Not only did the CJEU ruling lead to HMRC repaying Bridport’s claim, but it also led to a slew of similar claims that had been standing behind the Bridport case. Subsequent to the Bridport case, HMRC, having lost on the point of fiscal neutrality, argued that to make repayments to golf clubs would unjustly enrich them – and issued a business brief to that effect (Business Brief 25/14). Consequently, four golf clubs thought to be representative of golf clubs generally across the country were the appellants; although the judgment was in the name of three of them: The Berkshire Golf Club, The Wilmslow Golf Club and The Glen Golf Club.

Included in the evidence was the expert opinion of two eminent economists. The economist instructed by HMRC was asked, prior to HMRC pleading unjust enrichment, to address the following:

  1. How competitive is the market for non-member golf at the Club?
  2. What is the price elasticity of demand for non-member golf in the relevant market?
  3. What is the price elasticity of supply for non-member golf in the relevant market?
  4. What direct evidence exists from Club records or other sources on how changes in VAT rates affected prices charged to non-members?

The economist appointed by HMRC considered that the clubs were operating in what approximates to a perfectly competitive market. The clubs, meanwhile, contended that they had significant local competition and that the marginal costs were substantially lower than the green fees charged. They argued that the clubs had suffered a significant economic loss by the incorrect imposition of VAT. The Tribunal stated that the common ground between Professor Szymanski, HMRC’s expert, and Mr Trussler, the Appellants’ expert, was that the clubs suffered an economic loss through the incorrect imposition by HMRC of VAT on green fees. The economic loss comprises the VAT absorbed by the clubs, which could not be, or was not, passed on to the green fee visitors. It also includes the net profit on rounds of green fee golf that would have been played had some potential visitors not been deterred by the increased price due to the imposition of the VAT. However, the experts disagreed on the extent of that loss and how it should be calculated. The clubs accepted that there was some unjust enrichment but submitted that, for the four clubs, between 82% and 94% was the real loss. HMRC did not make such an estimate and the Tribunal therefore decided that, although full repayment would constitute unjust enrichment, a figure of 90% would be reasonable, based on the clubs’ estimate of 82% to 94% of the potential repayment. The remaining 10%, in its view, represented unjust enrichment.
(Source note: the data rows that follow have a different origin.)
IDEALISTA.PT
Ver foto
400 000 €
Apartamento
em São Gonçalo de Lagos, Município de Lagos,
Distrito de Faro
Corporate days and missed activities

The Tribunal also determined that the supply of corporate days and supplies through the Tour Operators Margin Scheme should be taxable at the standard rate. Finally, it also decided that if the course is used for both exempt and taxable activities (e.g. sponsorship and equipment hire) then the relevant VAT on those costs can be recovered in accordance with its partial exemption method.

Conclusion

It is understood that HMRC accepts the decision and has not made an appeal to the Upper Tribunal. Indeed, as a result of this case, HMRC issued a new business brief (Revenue and Customs Brief 10 (2016), replacing the business brief issued as a result of the Bridport case, covering unjust enrichment for non-profit making sporting clubs. Most clubs have made a claim but, if not, they should do so without delay as claims are subject to a four-year cap.

With Brexit now firmly on the agenda, it will be interesting to see if the Bridport ruling that income from both members and visitors of non-profit making sports clubs are eligible for exemption, is retained after separation from the EU. HMRC put up a determined battle to restrict the exemption, showing their firmly held view; but would it seek to renew the battle knowing that the CJEU had found it to be wrong? Only time will tell.